Here the veteran ceased, and folding his arms, he held down his head as if communing with his own heart and struggling to dispel the visions which his narration had conjured up. I cautiously refrained from disturbing him, till by a sudden gulp or sea-sigh, like the expiring gale when at its last gasp, he gave indications of having becalmed his feelings, and we moved onwards up the steps into the body of the Hall, till we stood before the fine painting of the Battle of the Nile, by G. Arnald.

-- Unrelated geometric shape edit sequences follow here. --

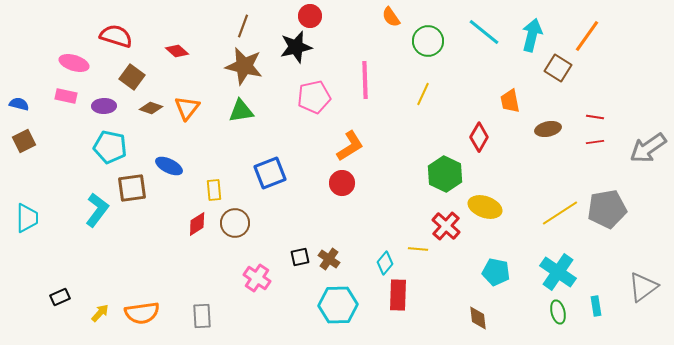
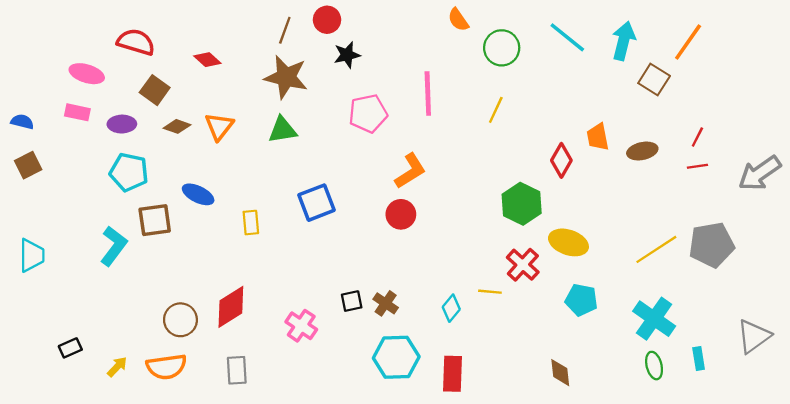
red circle: (310, 16) -> (327, 20), moved
black star: (296, 47) -> (347, 55), size x0.7
orange trapezoid: (510, 101) -> (598, 137), moved
red line: (595, 117) -> (697, 137), turned -72
brown circle: (235, 223) -> (180, 320), moved
red diamond: (197, 224) -> (231, 307), moved, size x1.5
cyan pentagon: (496, 272) -> (581, 300), moved
red rectangle: (398, 295) -> (452, 374), moved

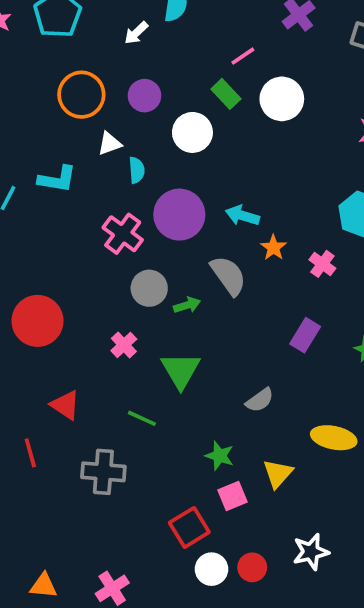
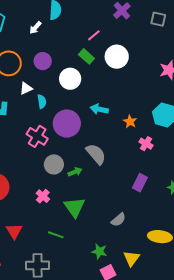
cyan arrow: (242, 216) -> (99, 109), moved
orange star: (273, 248) -> (130, 121), moved
red triangle: (65, 405) -> (14, 231), turned 30

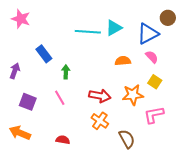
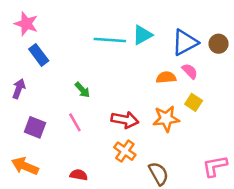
brown circle: (168, 18) -> (219, 44), moved
blue rectangle: (44, 54) -> (39, 55), moved
orange semicircle: (123, 61) -> (166, 77), moved
green arrow: (66, 72) -> (82, 90), turned 136
pink L-shape: (154, 115) -> (215, 166), moved

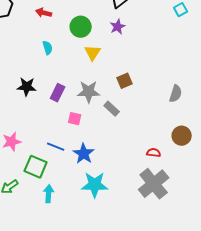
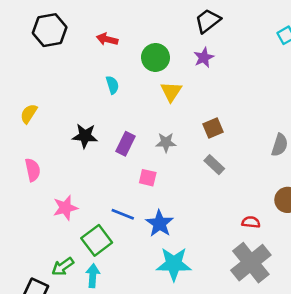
gray star: (89, 92) -> (166, 142), size x0.7
gray rectangle: (112, 109) -> (214, 165), moved
green square: (36, 167) -> (97, 240), turned 30
cyan arrow: (49, 194) -> (93, 276), moved

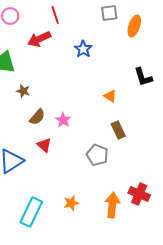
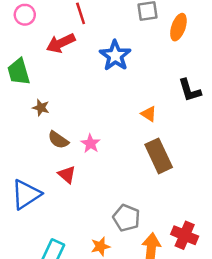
blue star: (83, 49) -> (115, 56), size x1.4
brown semicircle: (37, 117) -> (58, 140), turned 84
brown rectangle: (118, 130) -> (159, 156), size x1.5
gray pentagon: (97, 155) -> (126, 218), moved

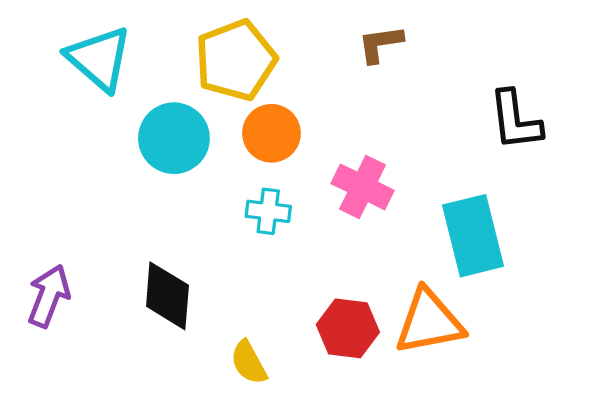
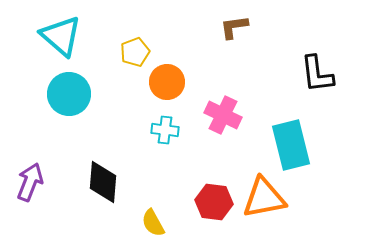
yellow pentagon: (236, 60) -> (135, 52), moved, size x0.6
cyan circle: (174, 138) -> (69, 94), moved

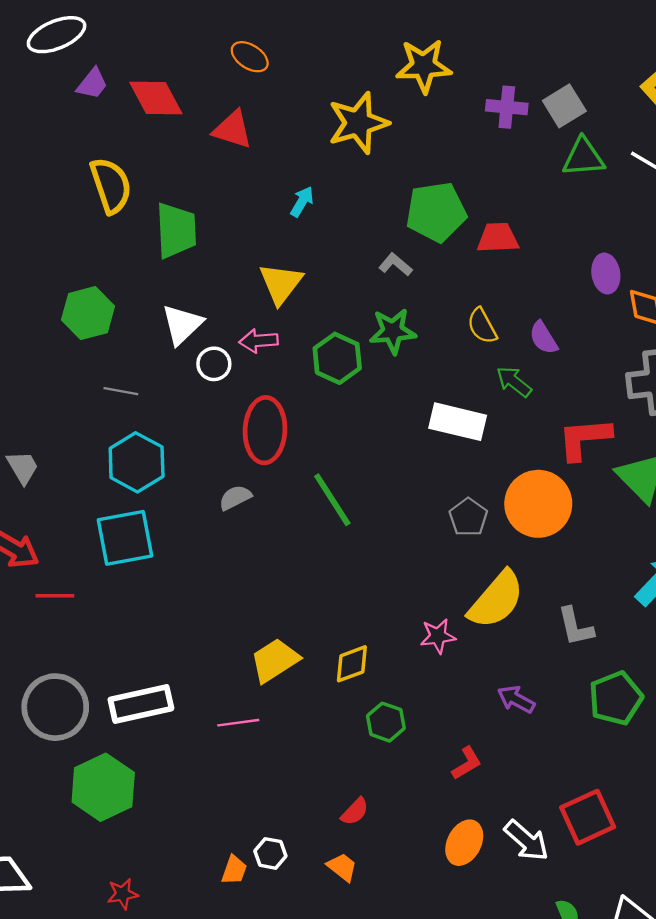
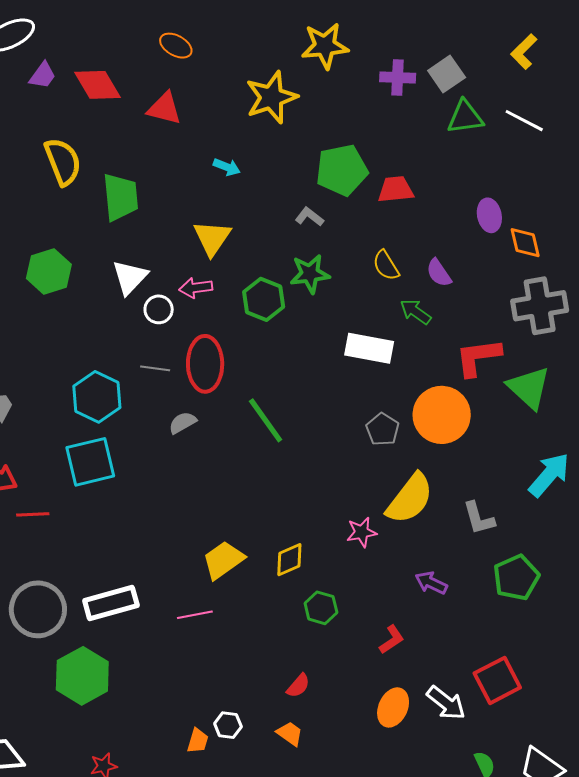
cyan arrow: (302, 202) -> (227, 167), turned 84
gray line: (121, 391) -> (155, 368), moved

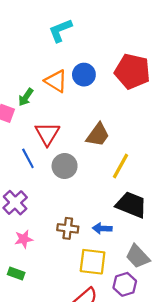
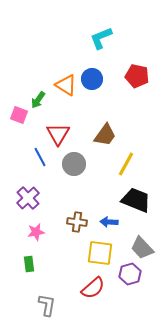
cyan L-shape: (60, 30) -> (101, 38), moved
red pentagon: (132, 71) -> (137, 76), size x0.7
green rectangle: (16, 274) -> (29, 264), turned 63

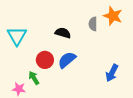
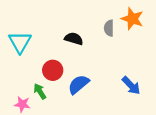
blue semicircle: (67, 60) -> (78, 84), moved
blue arrow: (112, 73) -> (131, 86), turned -72

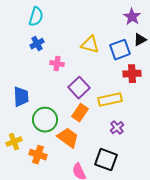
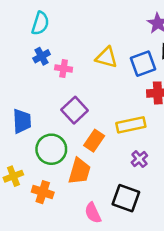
pink cross: (57, 64) -> (64, 69), moved
purple square: (79, 88) -> (75, 110), moved
orange trapezoid: (68, 138) -> (79, 171), turned 70

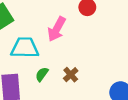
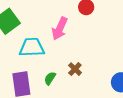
green semicircle: (42, 74) -> (50, 78), moved

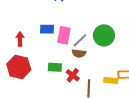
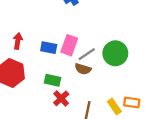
blue rectangle: (47, 29) -> (49, 48), moved
red cross: (73, 75) -> (61, 98), moved
yellow rectangle: (111, 80) -> (114, 107), turned 40

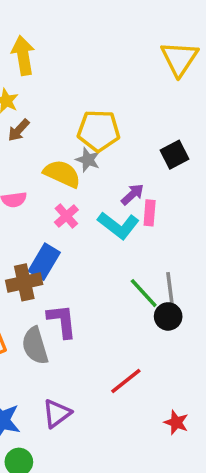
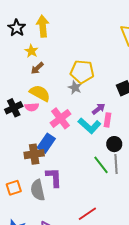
yellow semicircle: (62, 174) -> (40, 93), moved
pink cross: (66, 216) -> (61, 118), size x1.5
black circle: (168, 316) -> (114, 144), moved

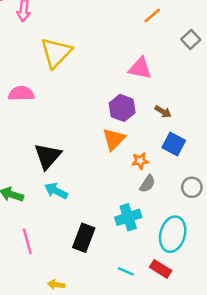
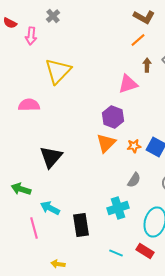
pink triangle: (140, 68) -> (128, 84), turned -30
brown arrow: (163, 112) -> (147, 65), moved, turned -120
orange star: (140, 161) -> (134, 146), moved
cyan arrow: (56, 191) -> (50, 208), moved
black rectangle: (84, 238) -> (81, 225), turned -30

“There, your honour,” exclaimed the veteran, whilst his eye sparkled with glowing recollections, “look there, your honour; isn’t that a sight to awaken old remembrances! It’s worth a hundred of that yonder, which is neither ship-shape nor Bristol fashion, as I take it, for an officer in boarding to be rigged out as if he was going to a ball. Mayhap, howsomever, it may be all well enough for landsmen and marines to look at, because it’s pretty; but the eye of a seaman only glances at it with contempt.” The subject of his last observations, was a painting of Nelson boarding the San Josef of 112 guns in the battle off St. Vincent. “I told you before I was with him in both doos; but, Lord love your heart, it was another sort of a concarn than that ’ere; for there warn’t no fighting on the quarter-deck of the three-decker,—all the fighting were in the San Nickylas as we boarded first. But here’s a pretty picture, your honour,” pointing to a small but beautiful painting of the re-capture of the Hermione frigate by Sir Edward Hamilton, “and it tells a tale too! Well, thank God, I never sailed with a tyrannical captain! and there was one,—a lord,—who used to boast he had flogged every man in his ship.”

“I never knew that Sir Edward Hamilton was severe,” said I, “for I had always been given to understand that he was a smart but humane officer.”

“I didn’t mean him, sir,” replied the veteran, “it was another sort of person; but he was murdered, and in cold blood too. I have heard the tale often, for old Hughes, who died boatswain of the Laurel frigate, was an old shipmate of mine, and he was in the Hermione at the time of the mutiny. ’Twas a shocking affair,” added the old man, shaking his head, “and who could think that whilst the beautiful moon was shedding her pale light,—not but I’m thinking the moon has no business in that ’ere picture, any more than it had to be up such a night as that at all; but the painters can stick a moon just where they like, though it destroys the tale they have to tell. Besides, captain Hamilton wouldn’t be likely to want even so much as the blink of a purser’s lantern to show the Spaniards he was coming.”